• ACTIVITY: This task calls for copying each line below that contains "humorista".

*** INFORMATION GIVEN ***

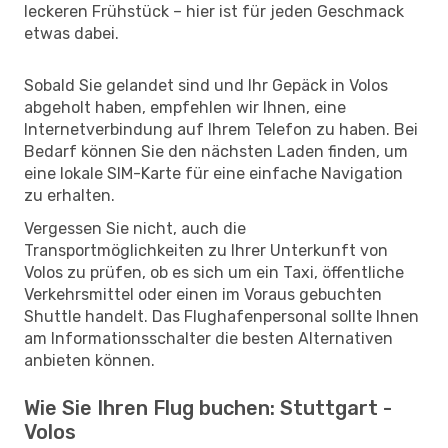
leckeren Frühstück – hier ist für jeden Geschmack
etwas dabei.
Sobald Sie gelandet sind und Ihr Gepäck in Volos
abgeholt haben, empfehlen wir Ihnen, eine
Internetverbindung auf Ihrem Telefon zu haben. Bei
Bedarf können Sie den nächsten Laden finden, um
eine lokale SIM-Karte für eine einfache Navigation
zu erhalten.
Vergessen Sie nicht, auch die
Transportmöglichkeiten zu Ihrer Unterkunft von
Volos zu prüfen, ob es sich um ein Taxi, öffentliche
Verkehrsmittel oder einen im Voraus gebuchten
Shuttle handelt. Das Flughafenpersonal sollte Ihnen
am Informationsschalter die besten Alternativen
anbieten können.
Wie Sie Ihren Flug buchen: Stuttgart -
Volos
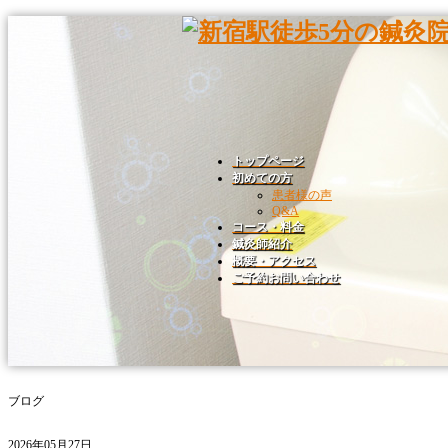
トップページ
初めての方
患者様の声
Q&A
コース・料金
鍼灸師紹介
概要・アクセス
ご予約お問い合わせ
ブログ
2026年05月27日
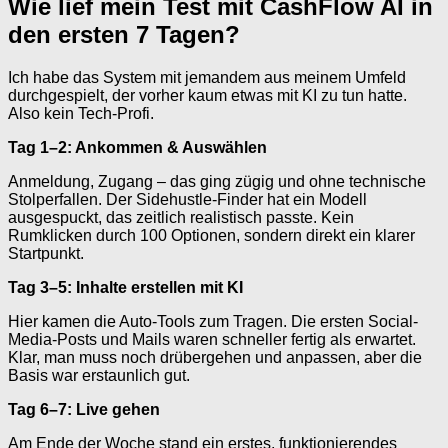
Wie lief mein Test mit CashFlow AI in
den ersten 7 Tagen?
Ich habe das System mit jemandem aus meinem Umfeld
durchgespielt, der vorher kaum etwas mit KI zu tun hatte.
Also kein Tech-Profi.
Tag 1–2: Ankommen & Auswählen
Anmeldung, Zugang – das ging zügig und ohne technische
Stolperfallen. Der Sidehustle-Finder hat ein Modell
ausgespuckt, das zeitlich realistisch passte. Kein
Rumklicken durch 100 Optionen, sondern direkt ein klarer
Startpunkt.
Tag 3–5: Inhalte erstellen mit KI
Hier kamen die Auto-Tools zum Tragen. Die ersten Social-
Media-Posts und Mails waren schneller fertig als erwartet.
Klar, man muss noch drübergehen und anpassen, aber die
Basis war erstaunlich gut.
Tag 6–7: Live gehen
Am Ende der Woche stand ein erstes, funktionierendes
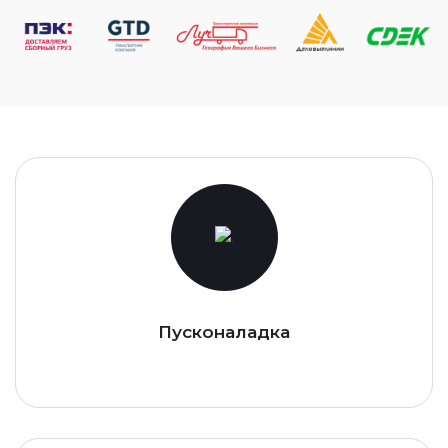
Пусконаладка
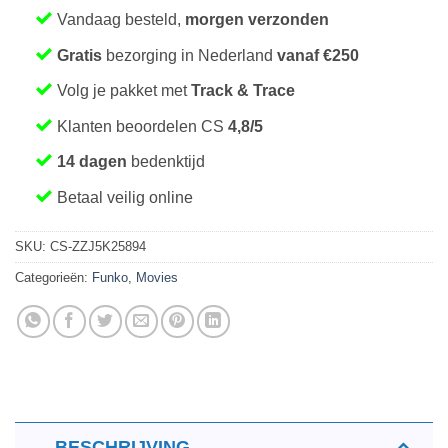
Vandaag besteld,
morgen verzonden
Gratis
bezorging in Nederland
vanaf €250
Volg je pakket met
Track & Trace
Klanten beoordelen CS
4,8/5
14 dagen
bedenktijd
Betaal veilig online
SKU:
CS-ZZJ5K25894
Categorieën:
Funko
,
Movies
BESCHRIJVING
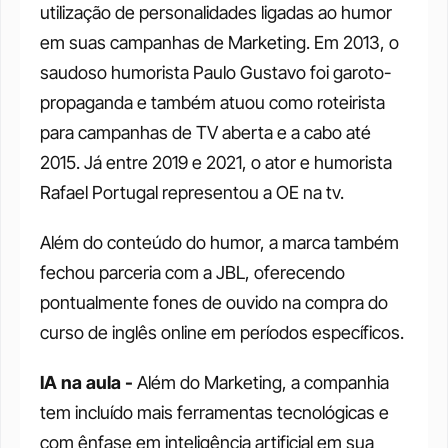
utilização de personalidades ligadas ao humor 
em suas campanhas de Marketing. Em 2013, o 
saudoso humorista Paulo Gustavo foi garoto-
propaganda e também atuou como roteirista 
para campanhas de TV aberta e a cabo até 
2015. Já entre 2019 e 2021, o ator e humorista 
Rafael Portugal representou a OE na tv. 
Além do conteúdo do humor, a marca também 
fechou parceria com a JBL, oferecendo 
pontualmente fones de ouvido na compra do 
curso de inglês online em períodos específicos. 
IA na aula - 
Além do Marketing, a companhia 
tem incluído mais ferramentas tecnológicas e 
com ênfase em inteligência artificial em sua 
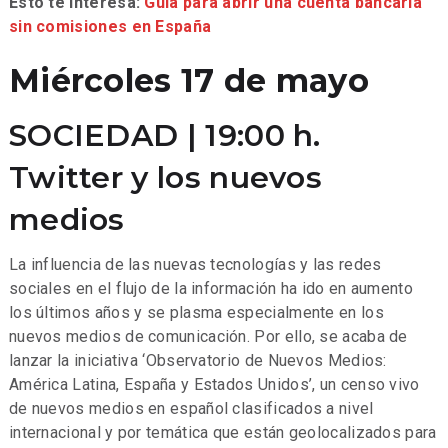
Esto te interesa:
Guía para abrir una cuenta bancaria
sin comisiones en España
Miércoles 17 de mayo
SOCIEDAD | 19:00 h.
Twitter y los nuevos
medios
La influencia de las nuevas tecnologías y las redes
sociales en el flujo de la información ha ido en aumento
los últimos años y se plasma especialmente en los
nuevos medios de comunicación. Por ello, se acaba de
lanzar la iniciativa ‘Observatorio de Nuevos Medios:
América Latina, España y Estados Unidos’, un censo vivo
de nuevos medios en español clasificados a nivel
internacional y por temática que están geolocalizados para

*** End of INFORMATION GIVEN ***

• COMPLETED EXERCISE:
saudoso humorista Paulo Gustavo foi garoto-
2015. Já entre 2019 e 2021, o ator e humorista 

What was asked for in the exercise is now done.